Psychosocial oncology professionals can help cancer survivors strengthen self-compassion and cognitive reappraisal strategies and discuss how challenging yet important it is to adhere to a healthy lifestyle. These could be accomplished by providing simple yet significant self-compassion practices to manage feelings of being overwhelmed, including increased awareness of self-judgment, feelings of inadequacy, and intolerance of disliked personal characteristics, along with mindfulness and acceptance [19]. To achieve this goal, we suggest that professionals adopt intervention techniques from acceptance and commitment therapy or compassion cultivation training models previously adapted for cancer patients [23].
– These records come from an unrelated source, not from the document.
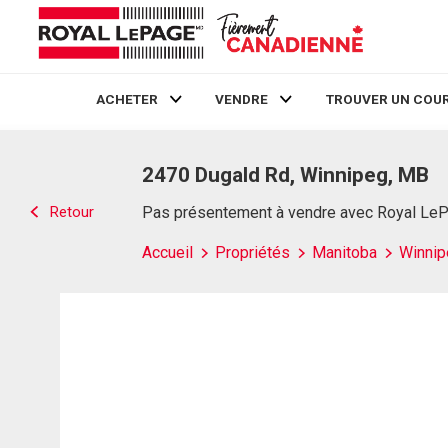
ACHETER
VENDRE
TROUVER UN COUR
Live
En Direct
2470 Dugald Rd, Winnipeg, MB
Retour
Pas présentement à vendre avec Royal Le
Accueil
Propriétés
Manitoba
Winnip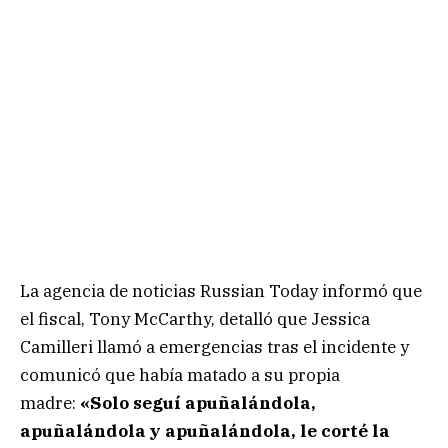
La agencia de noticias Russian Today informó que
el fiscal, Tony McCarthy, detalló que Jessica
Camilleri llamó a emergencias tras el incidente y
comunicó que había matado a su propia
madre:
«Solo seguí apuñalándola,
apuñalándola y apuñalándola, le corté la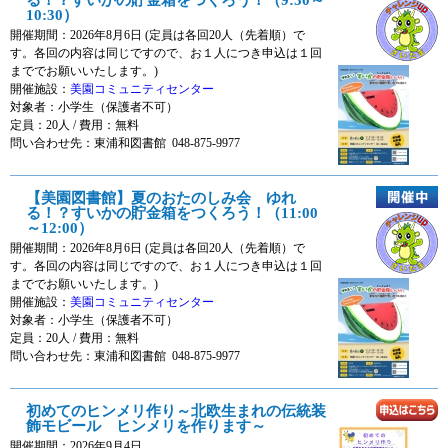
10:30）
開催期間：2026年8月6日 (定員は各回20人（先着順）で
す。各回の内容は同じですので、お１人につき申込は１回
まででお願いいたします。)
開催施設：
美園コミュニティセンター
対象者：
小学生（保護者不可）
定員：20人 / 費用：
無料
問い合わせ先：東浦和図書館 048-875-9977
【美園図書館】夏のおたのしみ会 ゆれ
る！？すいかの貯金箱をつくろう！（11:00
～12:00）
開催期間：2026年8月6日 (定員は各回20人（先着順）で
す。各回の内容は同じですので、お１人につき申込は１回
まででお願いいたします。)
開催施設：
美園コミュニティセンター
対象者：
小学生（保護者不可）
定員：20人 / 費用：
無料
問い合わせ先：東浦和図書館 048-875-9977
初めてのヒンメリ作り～北欧生まれの伝統装
飾モビール ヒンメリを作ります～
開催期間：2026年9月4日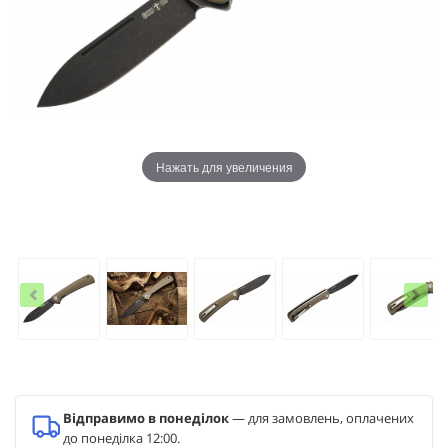
Нажать для увеличения
Відправимо в понеділок
— для замовлень, оплачених
до понеділка 12:00.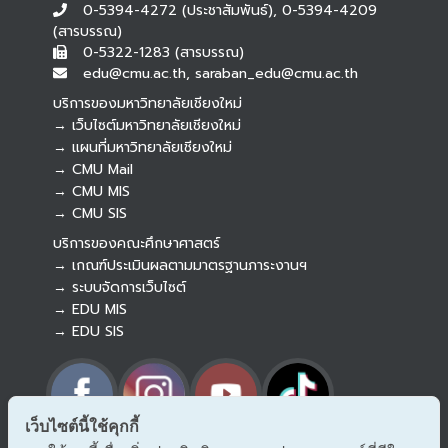
0-5394-4272 (ประชาสัมพันธ์), 0-5394-4209
(สารบรรณ)
0-5322-1283 (สารบรรณ)
edu@cmu.ac.th, saraban_edu@cmu.ac.th
บริการของมหาวิทยาลัยเชียงใหม่
→ เว็บไซต์มหาวิทยาลัยเชียงใหม่
→ แผนที่มหาวิทยาลัยเชียงใหม่
→ CMU Mail
Botnoi Assistant
→ CMU MIS
Connecting…
→ CMU SIS
บริการของคณะศึกษาศาสตร์
→ เกณฑ์ประเมินผลตามมาตรฐานภาระงานฯ
→ ระบบจัดการเว็บไซต์
→ EDU MIS
→ EDU SIS
เว็บไซต์นี้ใช้คุกกี้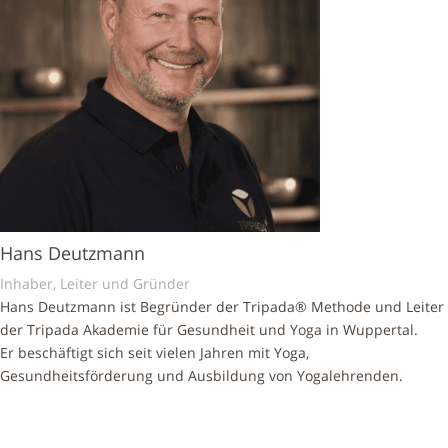
Hans Deutzmann
Inhaber, Leiter und Gründer
Hans Deutzmann ist Begründer der Tripada® Methode und Leiter
der Tripada Akademie für Gesundheit und Yoga in Wuppertal.
Er beschäftigt sich seit vielen Jahren mit Yoga,
Gesundheitsförderung und Ausbildung von Yogalehrenden.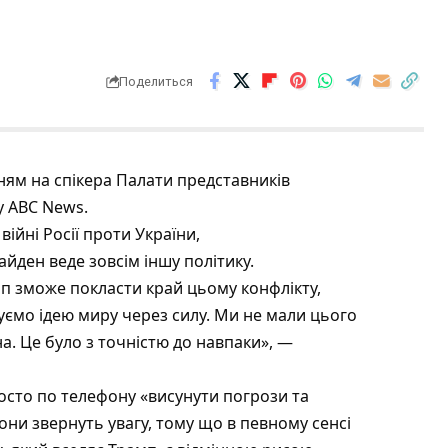
Поделиться
ям на спікера Палати представників
у
ABC News.
ійні Росії проти України,
йден веде зовсім іншу політику.
п зможе покласти край цьому конфлікту,
уємо ідею миру через силу. Ми не мали цього
а. Це було з точністю до навпаки», —
сто по телефону «висунути погрози та
вони звернуть увагу, тому що в певному сенсі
Several limitations of the study should be noted. A main limitation is the cross-sectional design; therefore, caution is needed in inferring the directionality of the results. In addition, the study collected data online. Therefore, breast cancer survivors who have lower access to the internet or social media might not have been able to participate in the study, which may limit the study’s generalizability to other breast cancer survivors. Another limitation of the data collection method is that participants reported their health- and cancer-related history. Further, because scales measuring cognitive dissonance in relation to healthy lifestyle are lacking, one item was composed to measure perceived lifestyle discrepancy. Further validation of this item is warranted. Due to social desirability, participants may have answered questions in accordance with their desired lifestyle choices rather than actual choices. Nevertheless, this study is among a few to examine psychological variables that may directly and indirectly influence the maintenance of a healthy lifestyle, which is critical for quality of life and survival among breast cancer survivors. Further research is needed regarding factors that affect healthy lifestyle maintenance, such as body compassion [23], and development and validation of a perceived discrepancy questionnaire for cancer survivors. Finally, further examining factors associated with healthy lifestyle among survivors of breast and other cancers with longitudinal or ecological momentary designs is suggested.